Nacchio then told his employees to reject the NSA requests, Stern said. His successor, Richard Notebaert, halted talks with the NSA in 2004, according to USA Today.

Qwest was the lone holdout in the telecommunications industry when it came to giving the records to the NSA, breaking ranks with fellow former Bell companies, formed after AT&T was split into smaller companies.

Bucking other Bells isn't exactly new for Nacchio, who embraced fiber-optic technology at Qwest as his peers were clinging to long-distance revenue.

"Joe Nacchio, if anything, was the antithesis of your standard Bell head," said Thomas Friedberg, a consultant, former financial analyst and a former executive at U S West. "So much of the controversy of Joe Nacchio is he bucked the Bell system."

Denver-based Qwest Communications International Inc. has been mired in criminal and ethics allegations for years. It was accused of massive fraud by the government and later restated $3 billion in revenue. Former executives have been accused of wrongdoing — including Nacchio, who faces 42 counts of insider trading accusing him of illegally selling $101 million in company stock after privately learning Qwest might not meet its financial goals.

But it was apparently Nacchio who agreed with Qwest's attorneys that surrendering "call-detail records" to the NSA was wrong — putting him squarely on the side of the little guy.

AT&T Corp., Verizon Communications Inc., and BellSouth Corp. began sharing records of tens of millions of their customers' phone calls with the NSA shortly after the 2001 terror attacks, according to USA Today, which cited anonymous sources with direct knowledge of the program for a story Thursday.

The newspaper said Nacchio was "deeply troubled" by the implications of the request. Qwest spokesman Bob Toevs declined comment on the newspaper story.

The telecom companies would have had to balance the NSA request with Federal Communications Commission rules that bar unauthorized releases of customer information, said Bruce Henoch, a communications attorney with Shulman and Rogers in Rockville, Md.

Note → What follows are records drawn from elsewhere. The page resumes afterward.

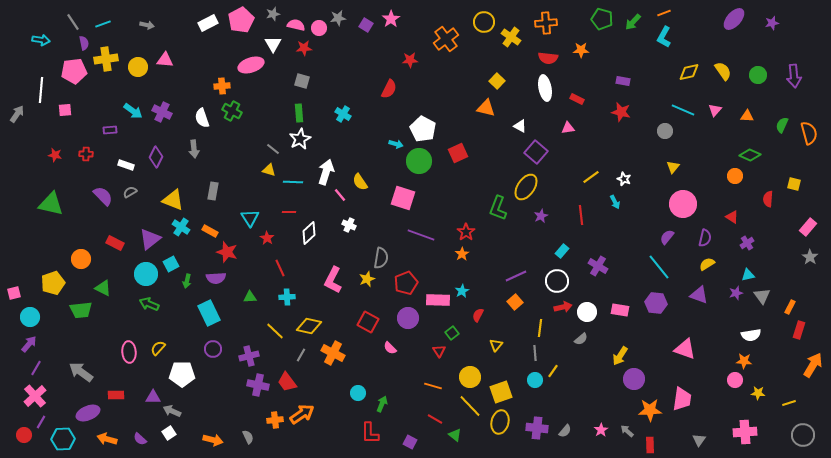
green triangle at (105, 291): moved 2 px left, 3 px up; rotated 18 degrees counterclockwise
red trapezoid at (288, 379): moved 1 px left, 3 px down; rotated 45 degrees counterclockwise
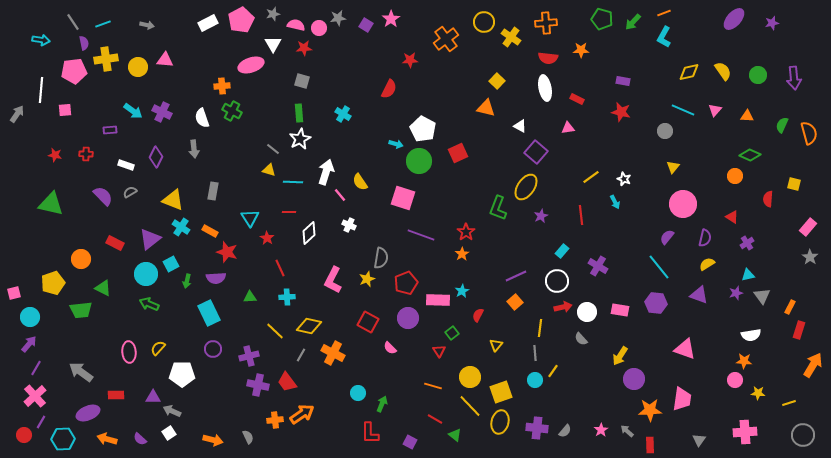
purple arrow at (794, 76): moved 2 px down
gray semicircle at (581, 339): rotated 88 degrees clockwise
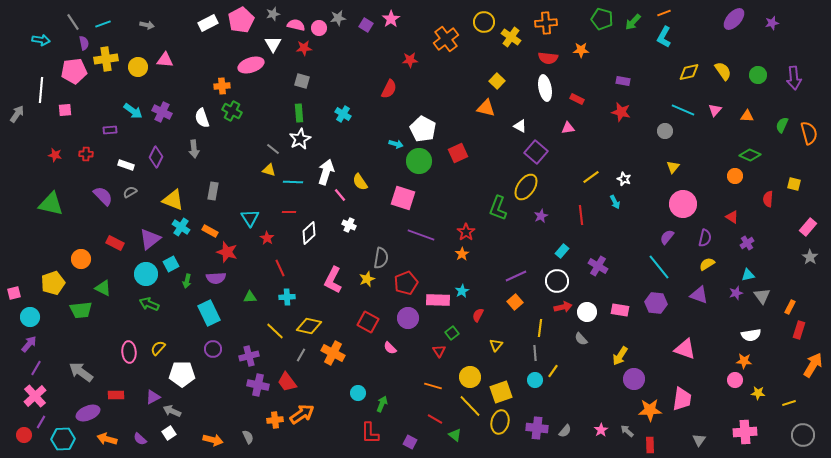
purple triangle at (153, 397): rotated 28 degrees counterclockwise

"If you are a company that releases improperly, you open yourself up to lawsuits from customers, FCC filings," he said. "When people make phone calls and trust records to telecom companies, they trust they will be kept private unless there's a legal request to turn them over.

"The question turns on whether this is a legal request the companies should have complied with," Henoch said.

Sen. Ken Salazar, D-Colo., praised Qwest for its decision.

"I think that's what telephone companies ought to do," Salazar said. Sen. Wayne Allard, R-Colo., said he doesn't support domestic eavesdropping.

Qwest services some 14.5 million local phone lines in 14 mostly Western states. Qwest representatives declined comment Thursday on Nacchio's role and his attorney did not return a call.

A former AT&T executive, Nacchio was hired to head Qwest in 1997 when it was installing fiber-optic networks along railroad rights-of-way. He attracted Wall Street's attention after engineering Qwest's acquisition of U S West but resigned under pressure in June 2002, about eight months before Qwest restated revenue for 2000 and 2001.

"There is some inherent irony that Joe Nacchio was able to put a blockade in front of the government, but the NSA request is very different than the stock trading and financial statement issues that he confronted as Qwest CEO," said Jacob Frenkel, a former federal prosecutor and Securities and Exchange Commission enforcement lawyer.

According to USA Today, the NSA told Qwest that not sharing the phone records could compromise national security and affect its chances at landing classified contracts with the government — two issues that play a role in Nacchio's legal woes.

Nacchio's own attorneys have said they were unable to question him for months about classified information he may have, apparently a result of Qwest's government contracts.

Nacchio has argued that when he sold his stock, he believed Qwest was about to get a boost from secret government contracts.